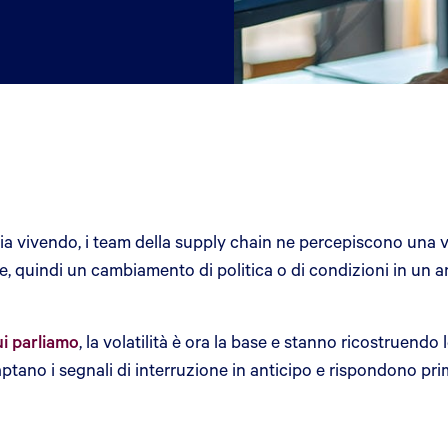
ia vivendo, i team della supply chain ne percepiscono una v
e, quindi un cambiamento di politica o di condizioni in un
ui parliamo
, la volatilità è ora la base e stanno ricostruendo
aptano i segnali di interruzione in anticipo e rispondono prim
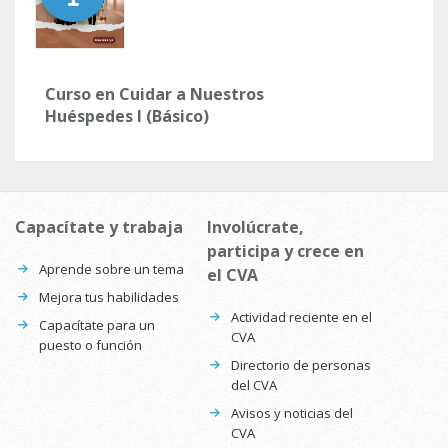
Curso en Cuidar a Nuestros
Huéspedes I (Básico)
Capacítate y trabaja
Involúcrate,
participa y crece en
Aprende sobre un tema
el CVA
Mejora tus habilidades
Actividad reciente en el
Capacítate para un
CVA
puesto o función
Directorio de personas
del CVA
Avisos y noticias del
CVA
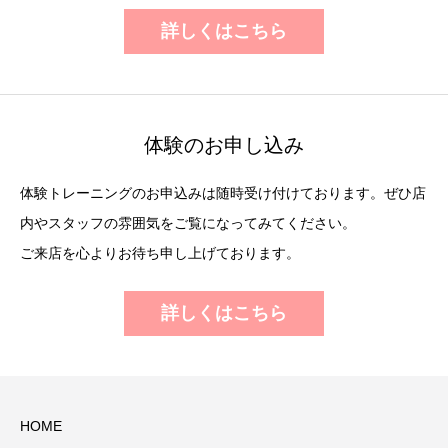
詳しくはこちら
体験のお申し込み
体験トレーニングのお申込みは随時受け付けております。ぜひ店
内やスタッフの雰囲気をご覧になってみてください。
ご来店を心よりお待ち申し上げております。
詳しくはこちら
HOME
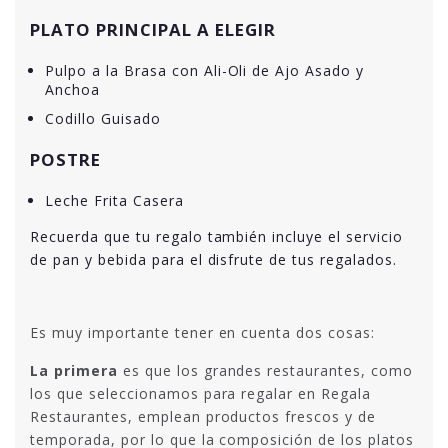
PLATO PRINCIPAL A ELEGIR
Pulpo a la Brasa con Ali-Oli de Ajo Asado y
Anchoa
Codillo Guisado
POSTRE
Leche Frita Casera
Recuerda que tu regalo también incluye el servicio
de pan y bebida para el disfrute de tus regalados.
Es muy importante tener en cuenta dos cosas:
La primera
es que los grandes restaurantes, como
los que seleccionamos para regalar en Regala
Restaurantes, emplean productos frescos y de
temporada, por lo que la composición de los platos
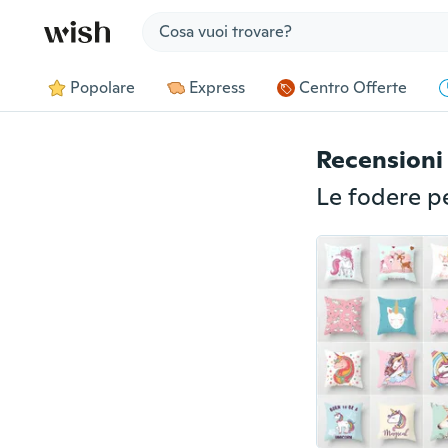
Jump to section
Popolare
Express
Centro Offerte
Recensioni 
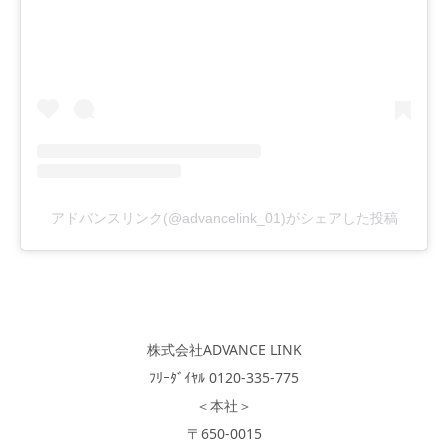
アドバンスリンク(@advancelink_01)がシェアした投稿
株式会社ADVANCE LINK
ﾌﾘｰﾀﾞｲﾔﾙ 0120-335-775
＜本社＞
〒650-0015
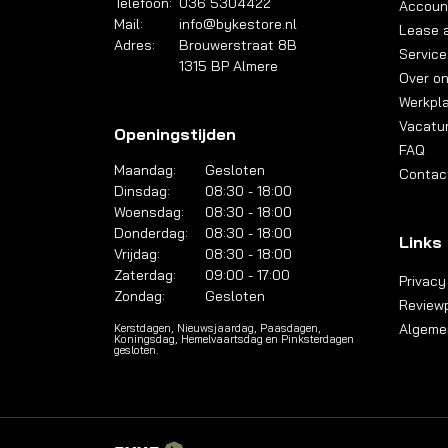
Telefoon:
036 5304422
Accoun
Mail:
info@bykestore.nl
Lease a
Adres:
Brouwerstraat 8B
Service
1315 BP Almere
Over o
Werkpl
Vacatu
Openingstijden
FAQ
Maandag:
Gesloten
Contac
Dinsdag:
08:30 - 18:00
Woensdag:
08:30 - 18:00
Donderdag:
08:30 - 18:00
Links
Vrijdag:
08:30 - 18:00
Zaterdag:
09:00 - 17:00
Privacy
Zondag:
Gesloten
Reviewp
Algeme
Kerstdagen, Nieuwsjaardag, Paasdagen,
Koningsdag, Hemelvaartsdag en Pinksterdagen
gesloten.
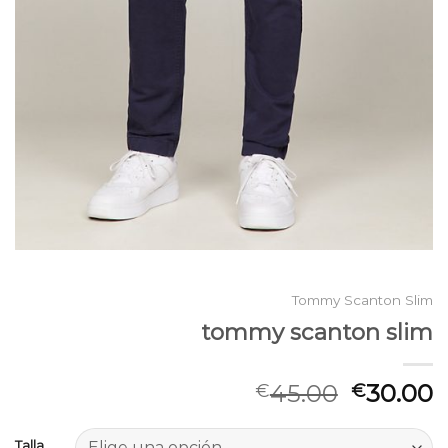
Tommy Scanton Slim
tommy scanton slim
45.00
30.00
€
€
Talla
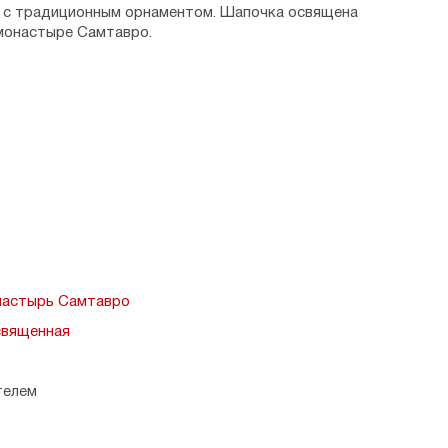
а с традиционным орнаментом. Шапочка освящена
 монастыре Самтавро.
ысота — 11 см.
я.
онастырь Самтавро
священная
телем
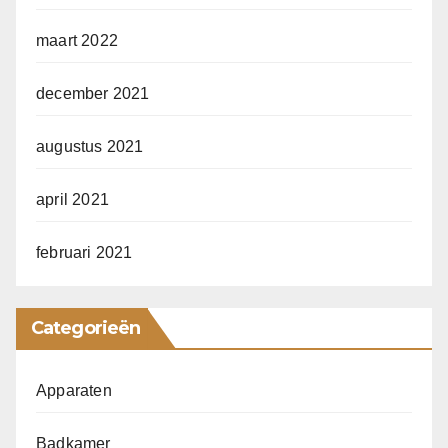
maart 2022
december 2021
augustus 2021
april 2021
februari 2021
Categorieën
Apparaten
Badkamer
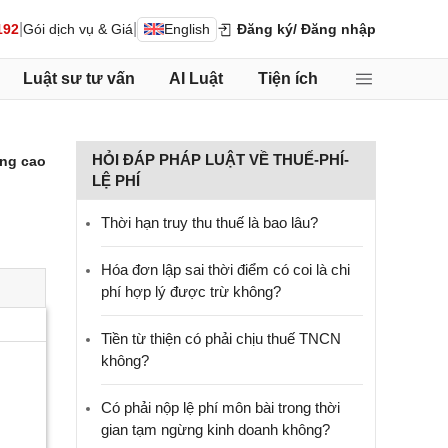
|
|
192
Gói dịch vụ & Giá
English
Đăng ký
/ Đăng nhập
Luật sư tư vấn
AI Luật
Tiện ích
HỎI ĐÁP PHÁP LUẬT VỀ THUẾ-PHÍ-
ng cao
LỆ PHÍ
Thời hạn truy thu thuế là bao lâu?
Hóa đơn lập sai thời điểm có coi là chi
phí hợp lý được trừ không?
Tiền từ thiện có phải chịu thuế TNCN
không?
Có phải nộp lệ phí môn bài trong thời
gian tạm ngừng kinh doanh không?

* * * * *

* TASK TO COMPLETE
Reproduce the text read from all the entries, line for line and without changes. Leave the pictures out.

* EXPECTED OUTPUT
ia vivendo, i team della supply chain ne percepiscono una v
e, quindi un cambiamento di politica o di condizioni in un
ui parliamo
, la volatilità è ora la base e stanno ricostruendo
aptano i segnali di interruzione in anticipo e rispondono prim
Curso en Cuidar a Nuestros
Huéspedes I (Básico)
Capacítate y trabaja
Involúcrate,
participa y crece en
Aprende sobre un tema
el CVA
Mejora tus habilidades
Actividad reciente en el
Capacítate para un
CVA
puesto o función
Directorio de personas
del CVA
Avisos y noticias del
CVA
詳しくはこちら
体験のお申し込み
体験トレーニングのお申込みは随時受け付けております。ぜひ店
内やスタッフの雰囲気をご覧になってみてください。
ご来店を心よりお待ち申し上げております。
詳しくはこちら
HOME
PLATO PRINCIPAL A ELEGIR
Pulpo a la Brasa con Ali-Oli de Ajo Asado y
Anchoa
Codillo Guisado
POSTRE
Leche Frita Casera
Recuerda que tu regalo también incluye el servicio
de pan y bebida para el disfrute de tus regalados.
Es muy importante tener en cuenta dos cosas:
La primera
es que los grandes restaurantes, como
los que seleccionamos para regalar en Regala
Restaurantes, emplean productos frescos y de
temporada, por lo que la composición de los platos
Jump to section
Popolare
Express
Centro Offerte
Recensioni 
アドバンスリンク(@advancelink_01)がシェアした投稿
株式会社ADVANCE LINK
ﾌﾘｰﾀﾞｲﾔﾙ 0120-335-775
＜本社＞
〒650-0015
Telefoon:
036 5304422
Accoun
Mail:
info@bykestore.nl
Lease a
Adres:
Brouwerstraat 8B
Service
1315 BP Almere
Over o
Werkpl
Vacatu
Openingstijden
FAQ
Maandag:
Gesloten
Contac
Dinsdag:
08:30 - 18:00
Woensdag:
08:30 - 18:00
Donderdag:
08:30 - 18:00
Links
Vrijdag:
08:30 - 18:00
Zaterdag:
09:00 - 17:00
Privacy
Zondag:
Gesloten
Reviewp
Algeme
Kerstdagen, Nieuwsjaardag, Paasdagen,
Koningsdag, Hemelvaartsdag en Pinksterdagen
gesloten.
Tommy Scanton Slim
tommy scanton slim
45.00
30.00
€
€
Talla
а с традиционным орнаментом. Шапочка освящена
 монастыре Самтавро.
ысота — 11 см.
я.
онастырь Самтавро
священная
телем
maart 2022
december 2021
augustus 2021
april 2021
februari 2021
Categorieën
Apparaten
Badkamer
|
|
192
Gói dịch vụ & Giá
English
Đăng ký
/ Đăng nhập
Luật sư tư vấn
AI Luật
Tiện ích
HỎI ĐÁP PHÁP LUẬT VỀ THUẾ-PHÍ-
ng cao
LỆ PHÍ
Thời hạn truy thu thuế là bao lâu?
Hóa đơn lập sai thời điểm có coi là chi
phí hợp lý được trừ không?
Tiền từ thiện có phải chịu thuế TNCN
không?
Có phải nộp lệ phí môn bài trong thời
gian tạm ngừng kinh doanh không?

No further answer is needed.